━━ Provided material

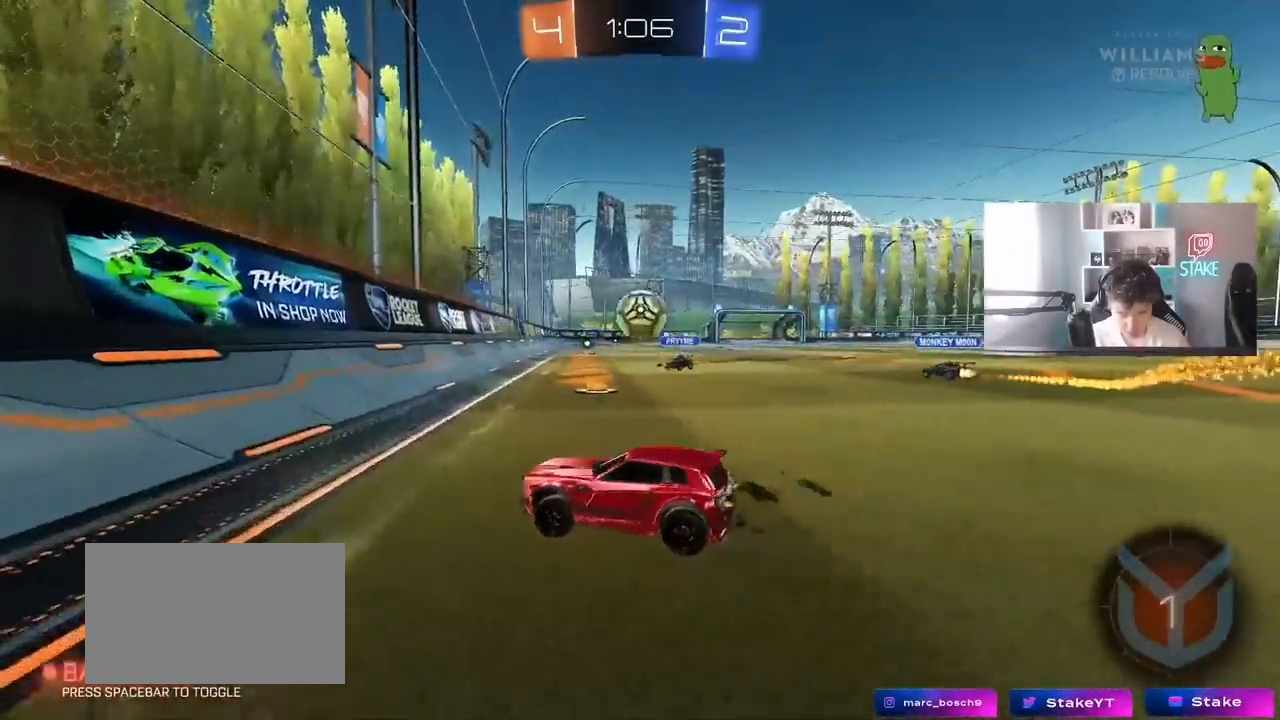
{"keys": ["a", "w"], "mouse": [], "mouse_move": "still", "events": [[250, "shift", "down"], [400, "shift", "up"]]}
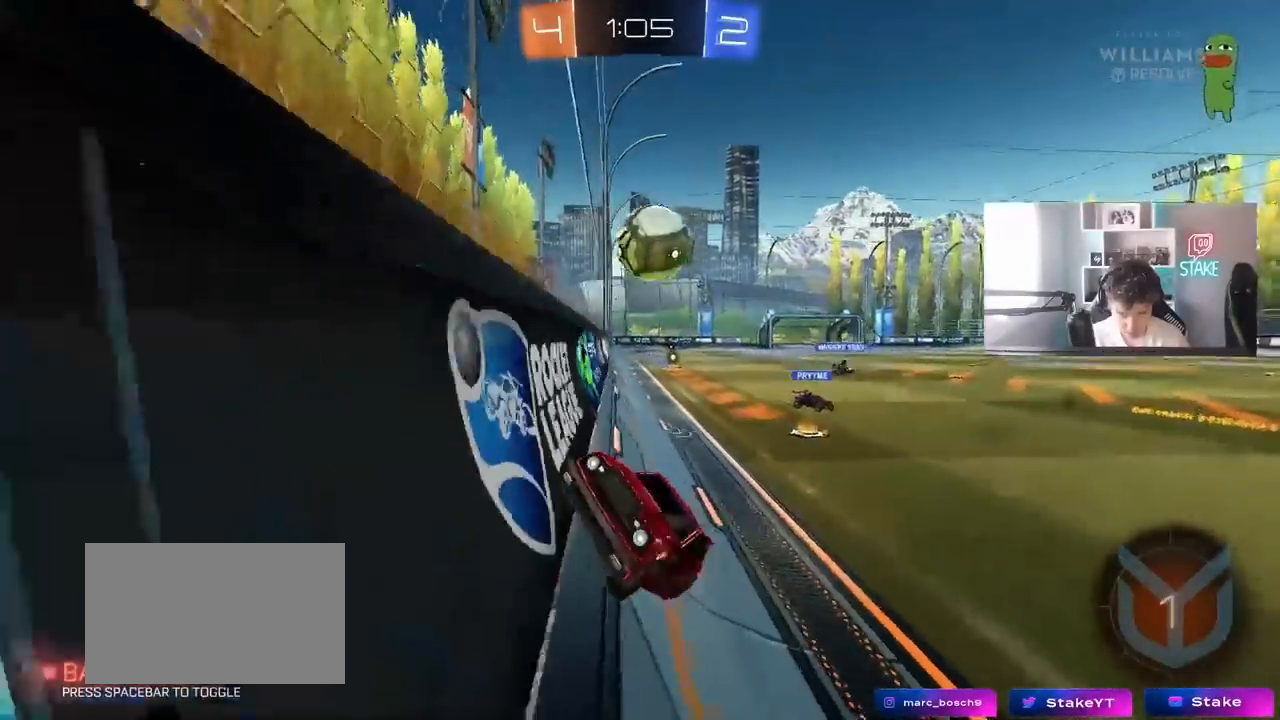
{"keys": ["space", "w"], "mouse": [], "mouse_move": "still", "events": [[467, "a", "up"], [467, "space", "down"]]}
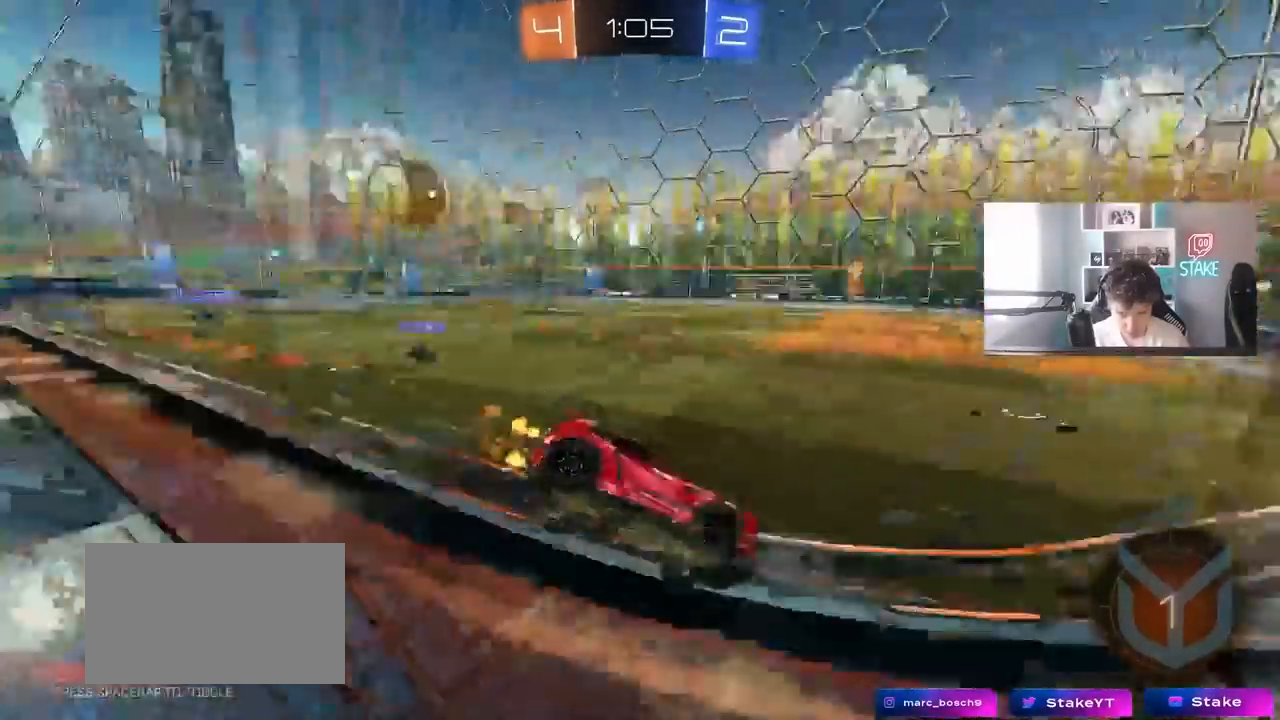
{"keys": ["a", "w"], "mouse": [], "mouse_move": "still", "events": [[100, "a", "down"], [150, "space", "up"], [283, "space", "down"], [433, "a", "up"], [467, "a", "down"], [467, "space", "up"]]}
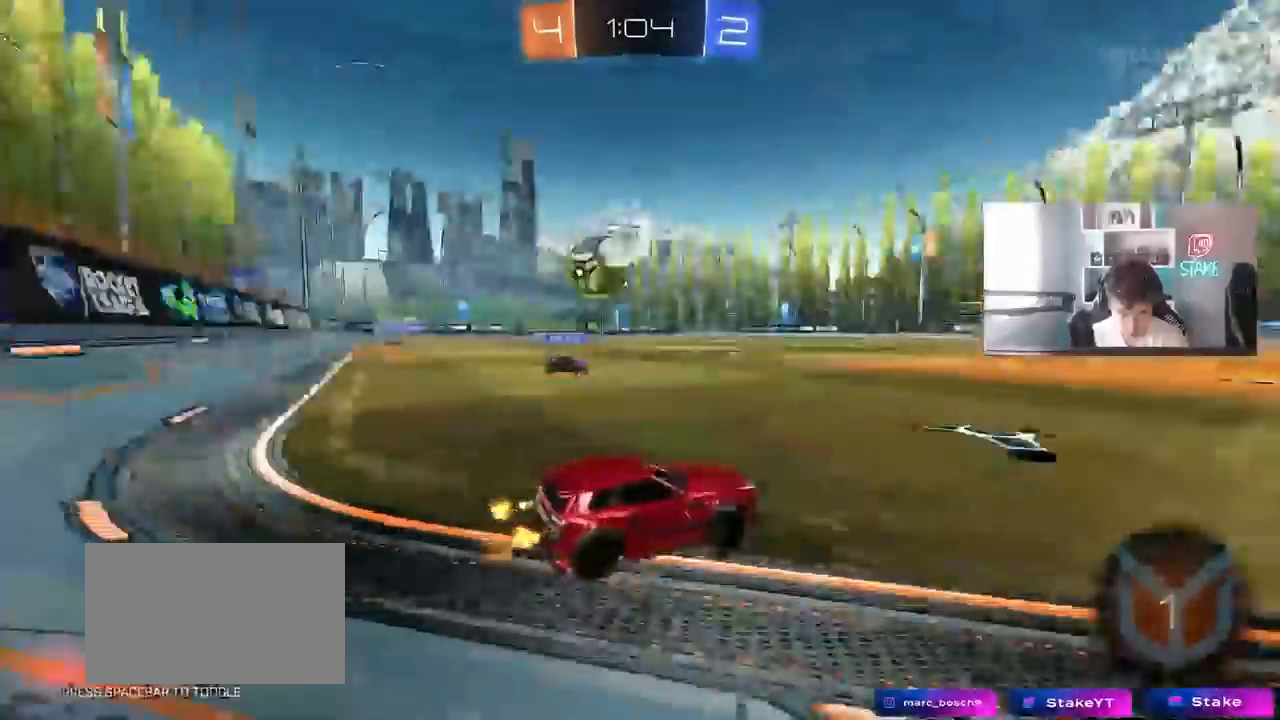
{"keys": ["a"], "mouse": [], "mouse_move": "still", "events": [[167, "a", "up"], [300, "a", "down"], [483, "w", "up"]]}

━━━━

Aim of the task
Would you please copy the listing exactly, omitting every picture?

Output of the exercise
{"keys": ["a", "w"], "mouse": [], "mouse_move": "still", "events": [[250, "shift", "down"], [400, "shift", "up"]]}
{"keys": ["space", "w"], "mouse": [], "mouse_move": "still", "events": [[467, "a", "up"], [467, "space", "down"]]}
{"keys": ["a", "w"], "mouse": [], "mouse_move": "still", "events": [[100, "a", "down"], [150, "space", "up"], [283, "space", "down"], [433, "a", "up"], [467, "a", "down"], [467, "space", "up"]]}
{"keys": ["a"], "mouse": [], "mouse_move": "still", "events": [[167, "a", "up"], [300, "a", "down"], [483, "w", "up"]]}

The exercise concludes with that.